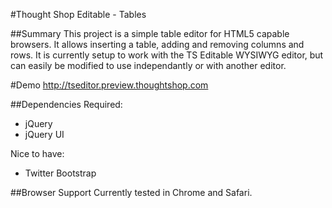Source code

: #Thought Shop Editable - Tables

##Summary
This project is a simple table editor for HTML5 capable browsers.  It
allows inserting a table, adding and removing columns and rows. It is
currently setup to work with the TS Editable WYSIWYG editor, but can
easily be modified to use independantly or with another editor.

#Demo
<http://tseditor.preview.thoughtshop.com>

##Dependencies
Required:
- jQuery
- jQuery UI

Nice to have:
- Twitter Bootstrap

##Browser Support
Currently tested in Chrome and Safari.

= = = = =

▸ **Description of the task**
Give the number of lines in the entries above that include the string "Editable". Write nothing but that number.

▸ **Reply to the task**
2